Although oil and gas prices have come down from recent highs, they are still much higher than they have been in the past few years, hence the continued enthusiasm in the energy markets. Indeed, the energy sector remains a huge favorite on Wall Street, with the Zacks Oils and Energy sector being the highest-ranked sector of all 16 Zacks Ranked sectors.

#3. Strong payouts to shareholders

Over the past two years, U.S. energy companies have shifted from using most of their cash flow to grow production to returning more cash to shareholders through dividends and buybacks.

Consequently, the combined dividend and buyback yield for the energy sector now approaches 8%, which is high by historical standards. Rosenberg notes that similar elevated levels occurred in 2020 and 2009, which preceded periods of strength. By comparison, the combined dividend and buyback yield for the S&P 500 is closer to five percent, making for one of the largest shortfalls in favor of the energy sector in history.

#4. Low inventory

Despite weak demand, U.S. inventory levels are at their lowest level since the mid-2000s, even as the Biden administration tries to lower prices by flooding markets with 180 million barrels of SPR crude. Rosenberg notes that other potential catalysts that could lead to additional upward pressure on prices include a cap on Russian oil prices, a further escalation in the Russia/Ukraine war, and China moving away from its zero-covid-19 policy. 19.
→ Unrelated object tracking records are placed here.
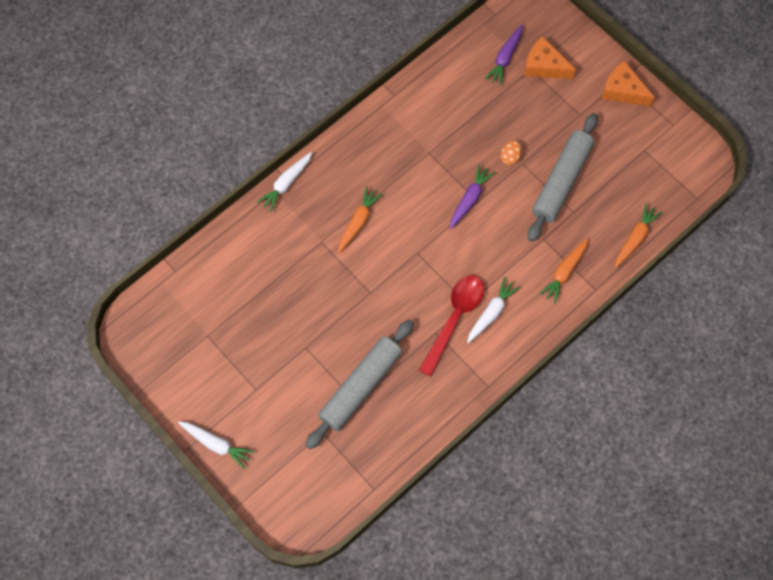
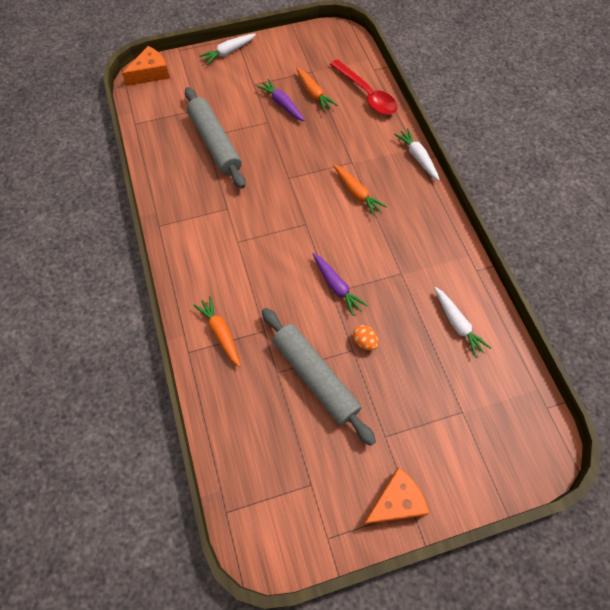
camera: 115 degrees right, 5 degrees down
(454, 319) = (230, 226): red spoon -> red spoon (366, 94)
(491, 312) = (219, 255): white carrot -> white carrot (457, 324)
(505, 58) = (484, 391): purple carrot -> purple carrot (282, 104)
(544, 66) = (460, 428): orange cheese -> orange cheese (150, 73)
(635, 238) = (217, 418): orange carrot -> orange carrot (313, 93)

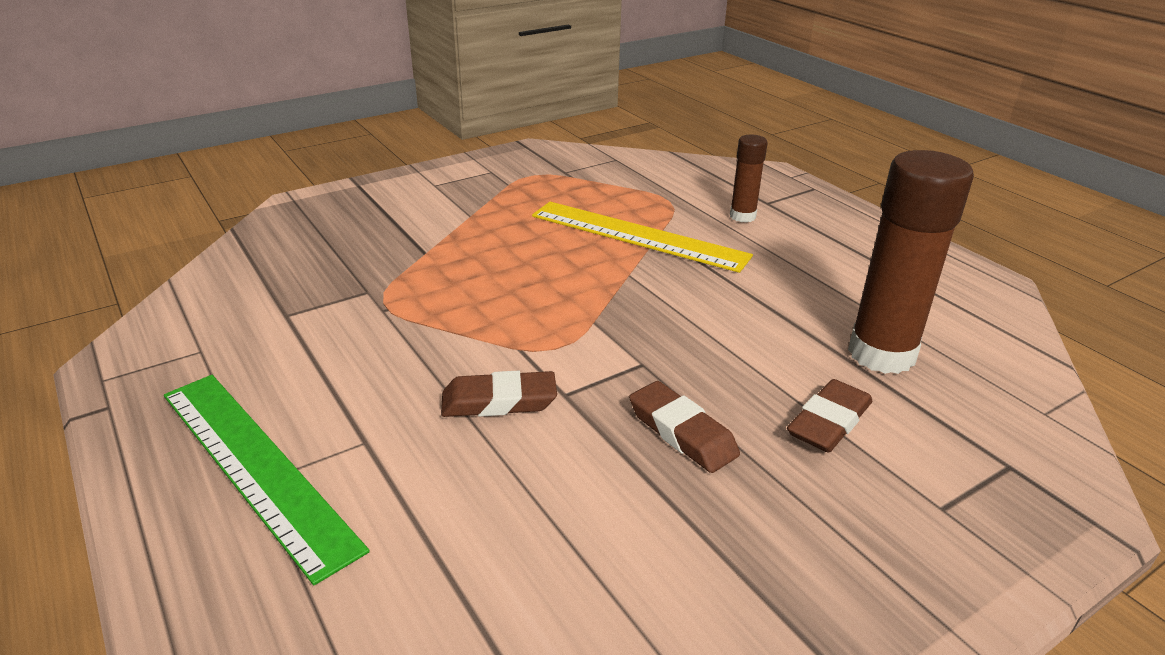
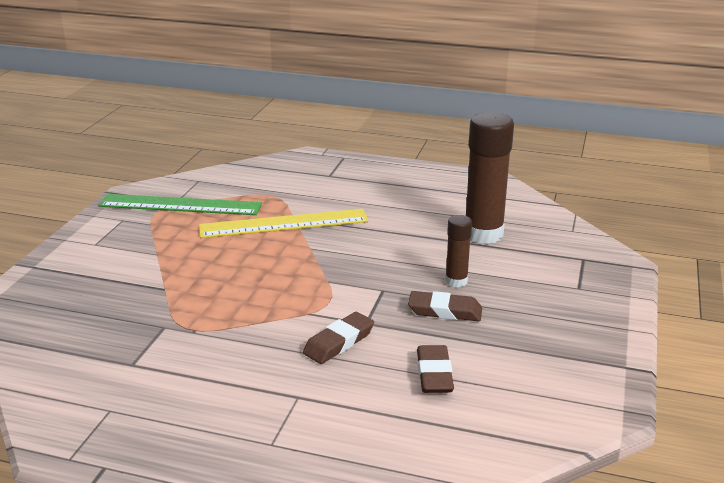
camera: 40 degrees left, 5 degrees down
(256, 466) = (258, 438): green ruler -> green ruler (180, 205)
(742, 216) = (327, 189): brown glue stick -> brown glue stick (456, 281)
(829, 422) = (499, 275): brown eraser -> brown eraser (434, 374)

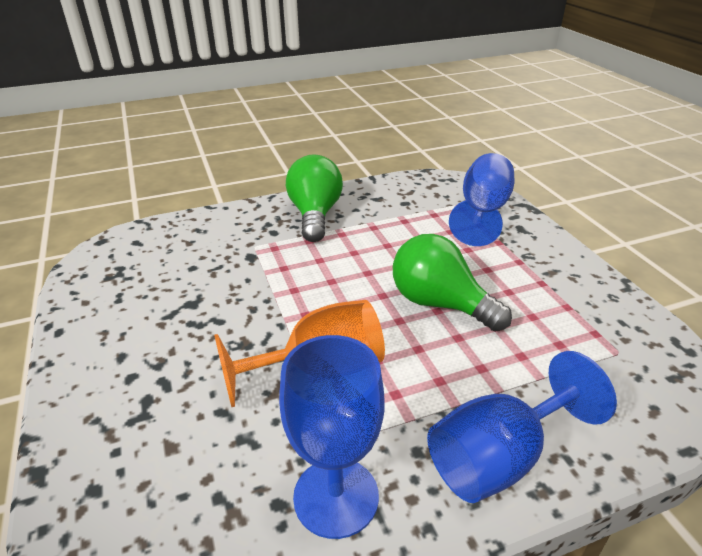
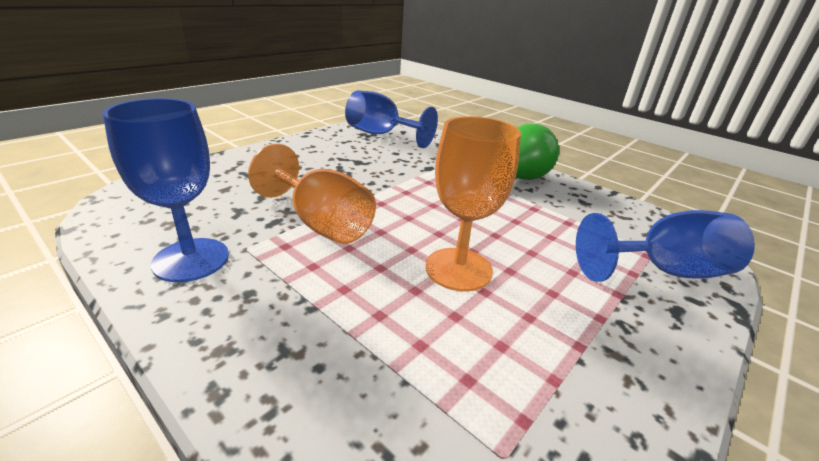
camera: 60 degrees right, 5 degrees down
(440, 303) = (458, 269): green light bulb -> orange goblet
(498, 457) = (255, 348): blue goblet -> blue goblet (381, 134)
#5. Higher embedded ‘OPEC+ put’

Rosenberg points out that OPEC+ is now more comfortable trading oil above $90 a barrel, as opposed to the $60-$70 range they have accepted in recent years. The energy expert says this is because the cartel is less concerned about losing market share to US shale producers as the latter have prioritized shareholder payouts over aggressive production growth.

OPEC+’s new stance offers better visibility and predictability for oil prices, while prices in the $90-per-barrel range can support strong payouts through dividends and buybacks.